Perhaps Maud was an invented caricature and not flesh and blood.
Forever dressed in dark clothing, lacking in warmth, having little interest in me, coming into our lives uninvited, always outstaying her welcome.
Like a Disney villain. Perhaps my hallucinations have been a part of my life for much longer than I realise.
What I hear in the recordings that follow sets my mind spinning with further insights into my childhood that perhaps – more than perhaps – explain my adult behaviours.
Like constantly living with a fear of rejection.
I’m supposed to be embarking on the greatest journey of my life with parenthood, but instead I’ve been doing my utmost to push Melissa into cutting all ties with me.
I’m forcing her to reject me for a reason I can control instead of one I can’t, like when we split up.
I’ve been acting similarly with friends.
I haven’t responded to their messages in weeks.
Even before all this, I’d go through phases of keeping them at arm’s length because I fear if they really get to know me, they’ll recognise how much of a sad mess I am.
Reject them before they reject me.

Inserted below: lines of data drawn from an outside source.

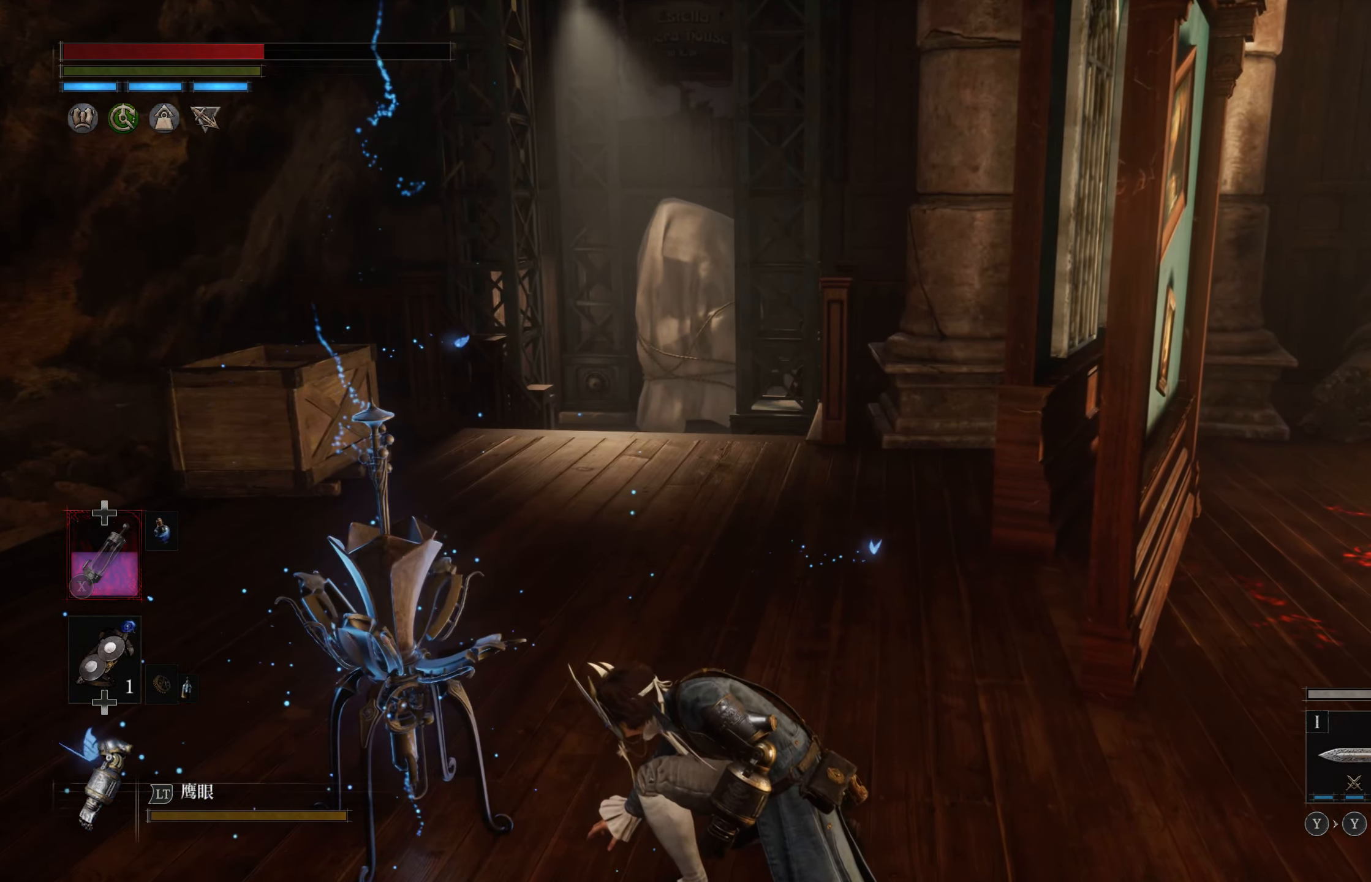
{"dt_ms": 500, "buttons": [], "left_stick": "center", "right_stick": "center", "events": [[317, "right_stick", "center"]]}
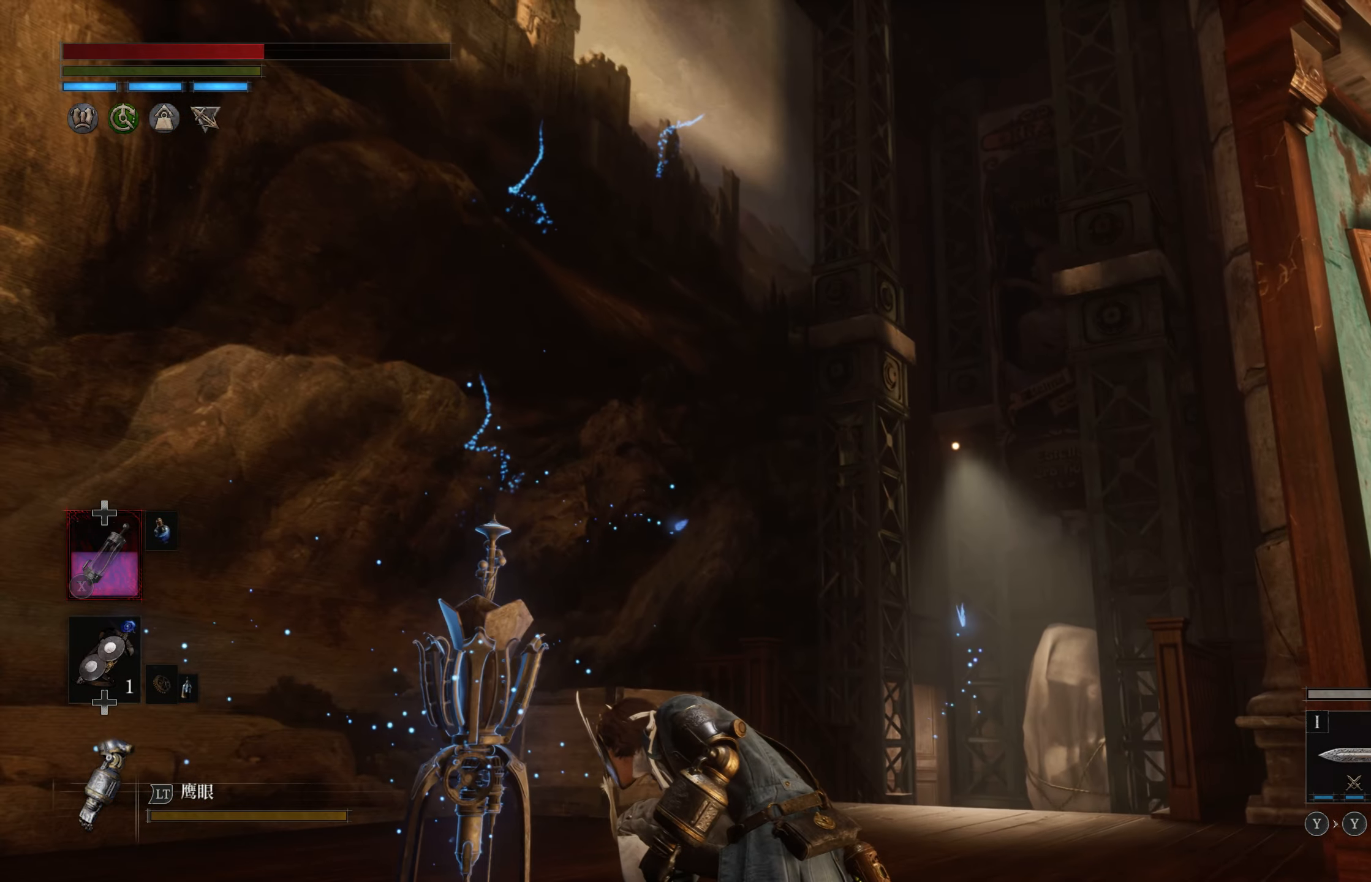
{"dt_ms": 500, "buttons": [], "left_stick": "center", "right_stick": "down-left", "events": [[450, "right_stick", "down-left"]]}
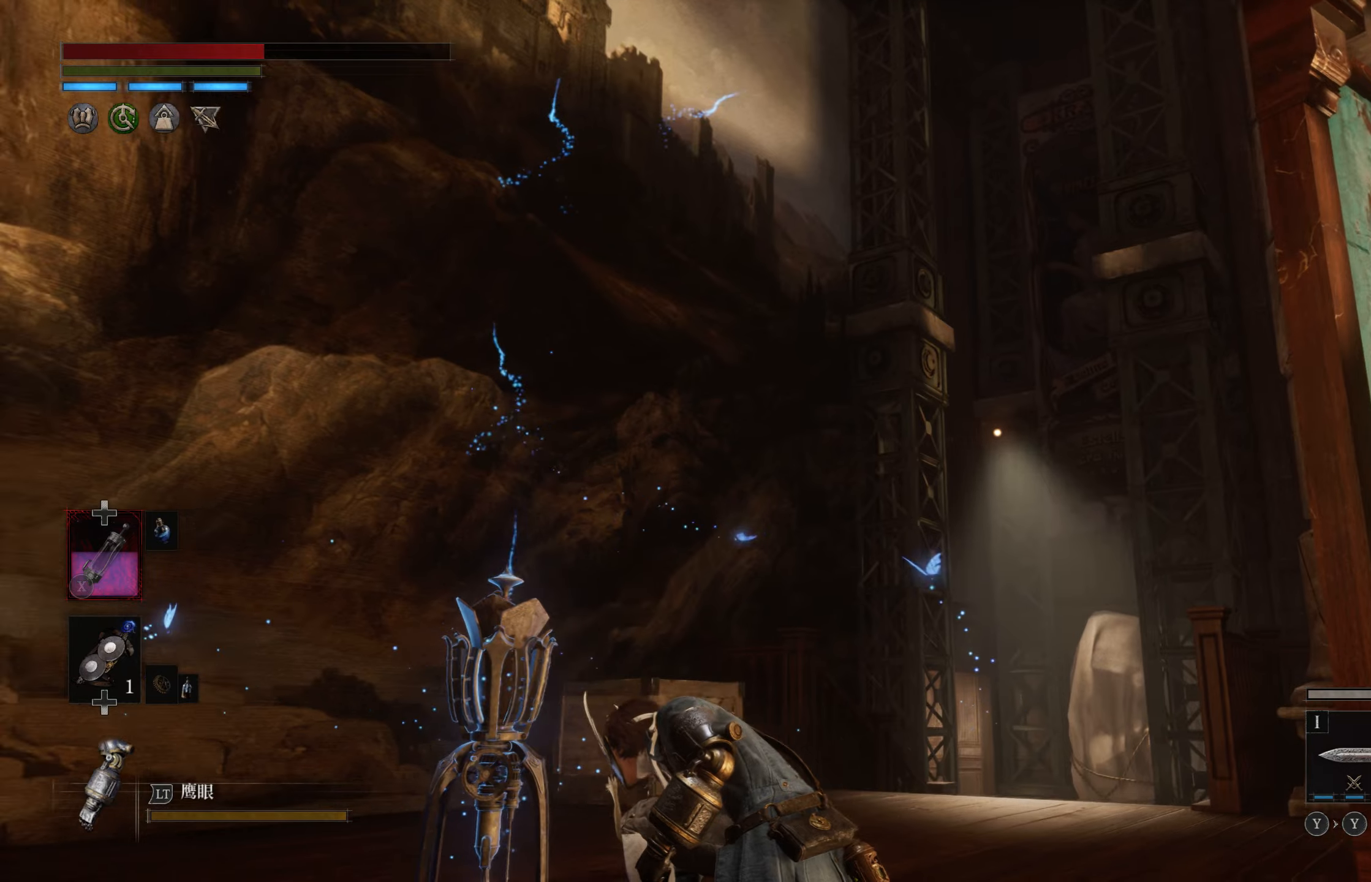
{"dt_ms": 500, "buttons": [], "left_stick": "center", "right_stick": "down-left", "events": []}
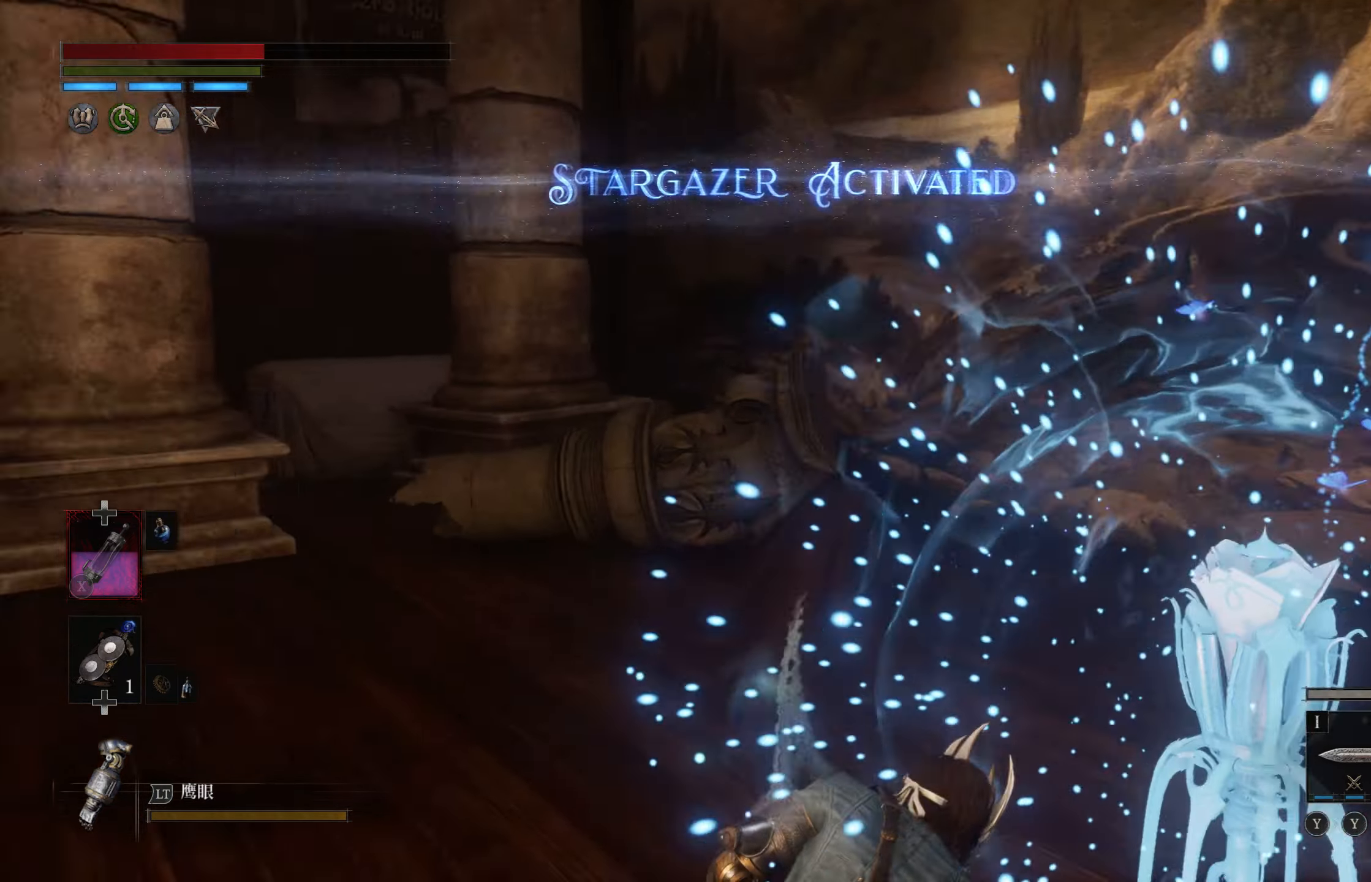
{"dt_ms": 500, "buttons": [], "left_stick": "center", "right_stick": "center", "events": [[117, "right_stick", "center"]]}
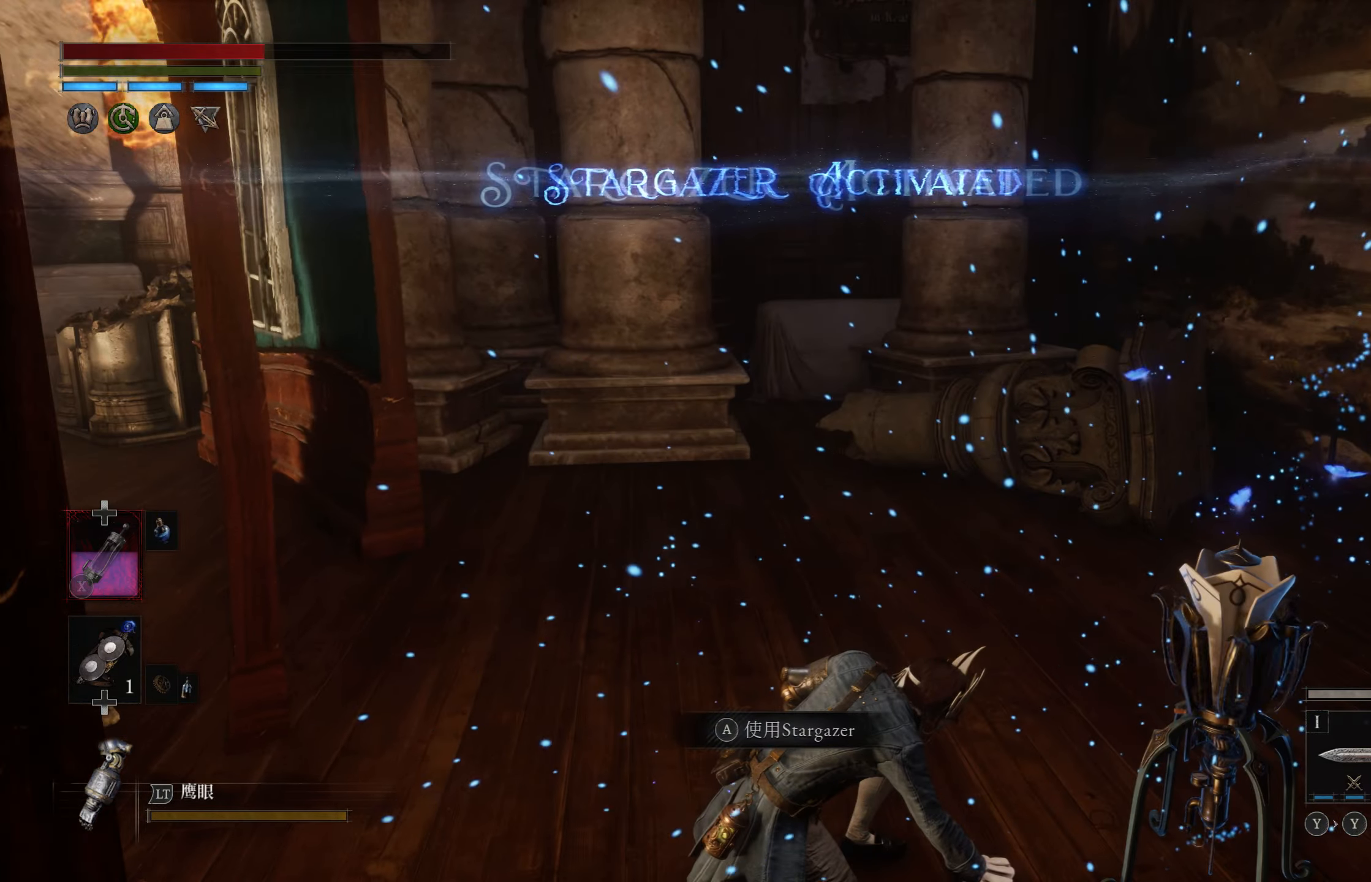
{"dt_ms": 500, "buttons": [], "left_stick": "center", "right_stick": "center", "events": []}
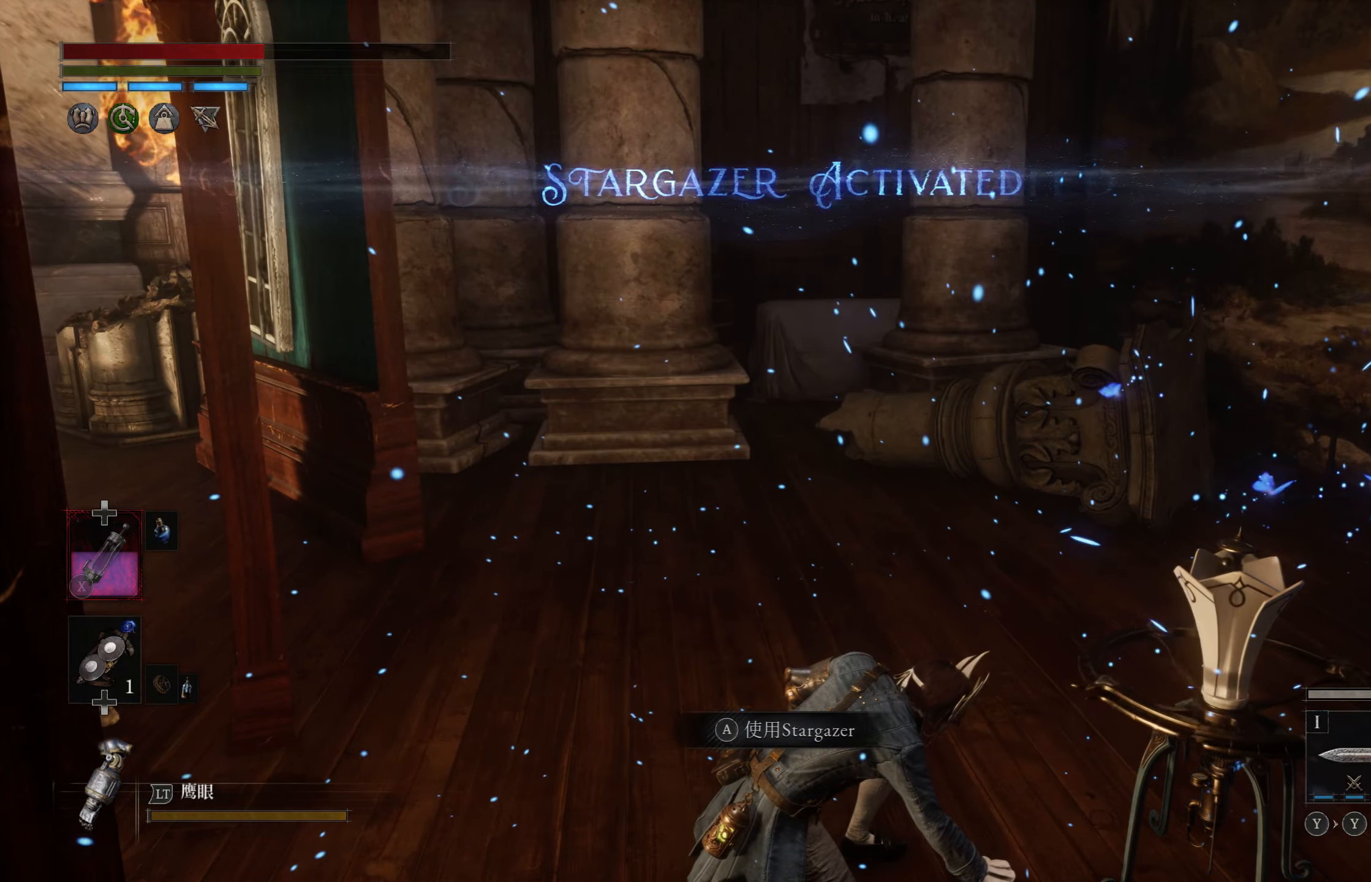
{"dt_ms": 500, "buttons": [], "left_stick": "center", "right_stick": "left", "events": [[467, "right_stick", "left"]]}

I’m literally dizzied by the continuing cascade of revelations.
Rejection: my terror of it is why I haven’t shown any career ambition, in case I’m told I’m not capable.
And I’m always the one to check out of a relationship early.
None of the girls I’ve dated since Melissa have worked out because I immediately fall to developing exit strategies.
There’s always this lingering thought in the back of my head that if I wasn’t enough for my parents or my wife, I won’t be enough for anyone else. Why should I be?
I press play again, but Dahl gets little else from me in these sessions. Until day twelve, when he drops his biggest bomb so far.
‘Damon,’ he begins. ‘Can we talk for a moment about what happened to your brother?’